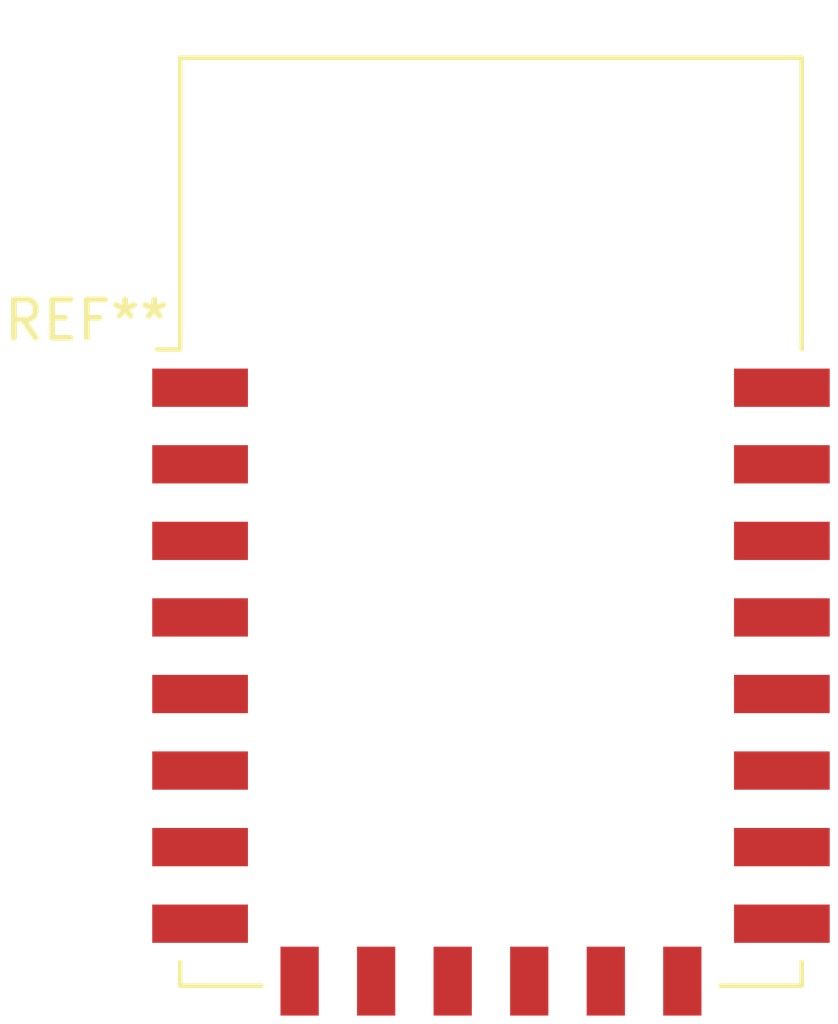
<source format=kicad_pcb>
(kicad_pcb (version 20211014) (generator pcbnew)

  (general
    (thickness 1.6)
  )

  (paper "A4")
  (layers
    (0 "F.Cu" signal)
    (31 "B.Cu" signal)
    (32 "B.Adhes" user "B.Adhesive")
    (33 "F.Adhes" user "F.Adhesive")
    (34 "B.Paste" user)
    (35 "F.Paste" user)
    (36 "B.SilkS" user "B.Silkscreen")
    (37 "F.SilkS" user "F.Silkscreen")
    (38 "B.Mask" user)
    (39 "F.Mask" user)
    (40 "Dwgs.User" user "User.Drawings")
    (41 "Cmts.User" user "User.Comments")
    (42 "Eco1.User" user "User.Eco1")
    (43 "Eco2.User" user "User.Eco2")
    (44 "Edge.Cuts" user)
    (45 "Margin" user)
    (46 "B.CrtYd" user "B.Courtyard")
    (47 "F.CrtYd" user "F.Courtyard")
    (48 "B.Fab" user)
    (49 "F.Fab" user)
    (50 "User.1" user)
    (51 "User.2" user)
    (52 "User.3" user)
    (53 "User.4" user)
    (54 "User.5" user)
    (55 "User.6" user)
    (56 "User.7" user)
    (57 "User.8" user)
    (58 "User.9" user)
  )

  (setup
    (pad_to_mask_clearance 0)
    (pcbplotparams
      (layerselection 0x00010fc_ffffffff)
      (disableapertmacros false)
      (usegerberextensions false)
      (usegerberattributes true)
      (usegerberadvancedattributes true)
      (creategerberjobfile true)
      (svguseinch false)
      (svgprecision 6)
      (excludeedgelayer true)
      (plotframeref false)
      (viasonmask false)
      (mode 1)
      (useauxorigin false)
      (hpglpennumber 1)
      (hpglpenspeed 20)
      (hpglpendiameter 15.000000)
      (dxfpolygonmode true)
      (dxfimperialunits true)
      (dxfusepcbnewfont true)
      (psnegative false)
      (psa4output false)
      (plotreference true)
      (plotvalue true)
      (plotinvisibletext false)
      (sketchpadsonfab false)
      (subtractmaskfromsilk false)
      (outputformat 1)
      (mirror false)
      (drillshape 1)
      (scaleselection 1)
      (outputdirectory "")
    )
  )

  (net 0 "")

  (footprint "RF_Module:ESP-12E" (layer "F.Cu") (at 134.62 63.5))

)

</source>
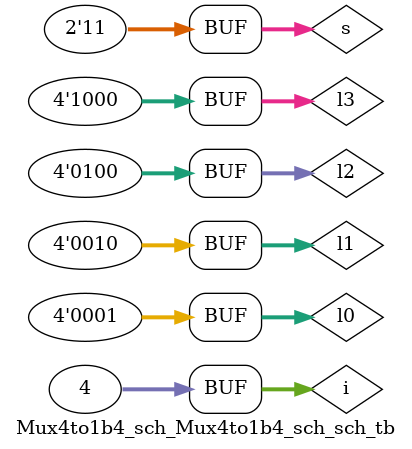
<source format=v>

`timescale 1ns / 1ps

module Mux4to1b4_sch_Mux4to1b4_sch_sch_tb();

// Inputs
   reg [1:0] s;
   reg [3:0] l1;
   reg [3:0] l0;
   reg [3:0] l2;
   reg [3:0] l3;

// Output
   wire [3:0] o;

// Bidirs

// Instantiate the UUT
   Mux4to1b4_sch UUT (
		.s(s), 
		.l1(l1), 
		.l0(l0), 
		.l2(l2), 
		.l3(l3), 
		.o(o)
   );
// Initialize Inputs
integer i;
initial begin
		s = 0;
		l0=0;
		l1=0;
		l2=0;
		l3=0;
		
		l0[0] = 1;
		l1[1] = 1;
		l2[2] = 1;
		l3[3] = 1;
		
		for(i=0; i < 4; i=i+1) begin
			{s[1], s[0]} <= i;
			#50;
		end
		
		
end
endmodule

</source>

• • • • •

Return the data word for word without its pictures.

<source format=kicad_pcb>
(kicad_pcb (version 20211014) (generator pcbnew)

  (general
    (thickness 1.6)
  )

  (paper "A4")
  (layers
    (0 "F.Cu" signal)
    (31 "B.Cu" signal)
    (32 "B.Adhes" user "B.Adhesive")
    (33 "F.Adhes" user "F.Adhesive")
    (34 "B.Paste" user)
    (35 "F.Paste" user)
    (36 "B.SilkS" user "B.Silkscreen")
    (37 "F.SilkS" user "F.Silkscreen")
    (38 "B.Mask" user)
    (39 "F.Mask" user)
    (40 "Dwgs.User" user "User.Drawings")
    (41 "Cmts.User" user "User.Comments")
    (42 "Eco1.User" user "User.Eco1")
    (43 "Eco2.User" user "User.Eco2")
    (44 "Edge.Cuts" user)
    (45 "Margin" user)
    (46 "B.CrtYd" user "B.Courtyard")
    (47 "F.CrtYd" user "F.Courtyard")
    (48 "B.Fab" user)
    (49 "F.Fab" user)
    (50 "User.1" user)
    (51 "User.2" user)
    (52 "User.3" user)
    (53 "User.4" user)
    (54 "User.5" user)
    (55 "User.6" user)
    (56 "User.7" user)
    (57 "User.8" user)
    (58 "User.9" user)
  )

  (setup
    (pad_to_mask_clearance 0)
    (pcbplotparams
      (layerselection 0x00010fc_ffffffff)
      (disableapertmacros false)
      (usegerberextensions false)
      (usegerberattributes true)
      (usegerberadvancedattributes true)
      (creategerberjobfile true)
      (svguseinch false)
      (svgprecision 6)
      (excludeedgelayer true)
      (plotframeref false)
      (viasonmask false)
      (mode 1)
      (useauxorigin false)
      (hpglpennumber 1)
      (hpglpenspeed 20)
      (hpglpendiameter 15.000000)
      (dxfpolygonmode true)
      (dxfimperialunits true)
      (dxfusepcbnewfont true)
      (psnegative false)
      (psa4output false)
      (plotreference true)
      (plotvalue true)
      (plotinvisibletext false)
      (sketchpadsonfab false)
      (subtractmaskfromsilk false)
      (outputformat 1)
      (mirror false)
      (drillshape 1)
      (scaleselection 1)
      (outputdirectory "")
    )
  )

  (net 0 "")

  (footprint "RF_Module:ESP-12E" (layer "F.Cu") (at 134.62 63.5))

)

</source>
<source format=v>

`timescale 1ns / 1ps

module Mux4to1b4_sch_Mux4to1b4_sch_sch_tb();

// Inputs
   reg [1:0] s;
   reg [3:0] l1;
   reg [3:0] l0;
   reg [3:0] l2;
   reg [3:0] l3;

// Output
   wire [3:0] o;

// Bidirs

// Instantiate the UUT
   Mux4to1b4_sch UUT (
		.s(s), 
		.l1(l1), 
		.l0(l0), 
		.l2(l2), 
		.l3(l3), 
		.o(o)
   );
// Initialize Inputs
integer i;
initial begin
		s = 0;
		l0=0;
		l1=0;
		l2=0;
		l3=0;
		
		l0[0] = 1;
		l1[1] = 1;
		l2[2] = 1;
		l3[3] = 1;
		
		for(i=0; i < 4; i=i+1) begin
			{s[1], s[0]} <= i;
			#50;
		end
		
		
end
endmodule

</source>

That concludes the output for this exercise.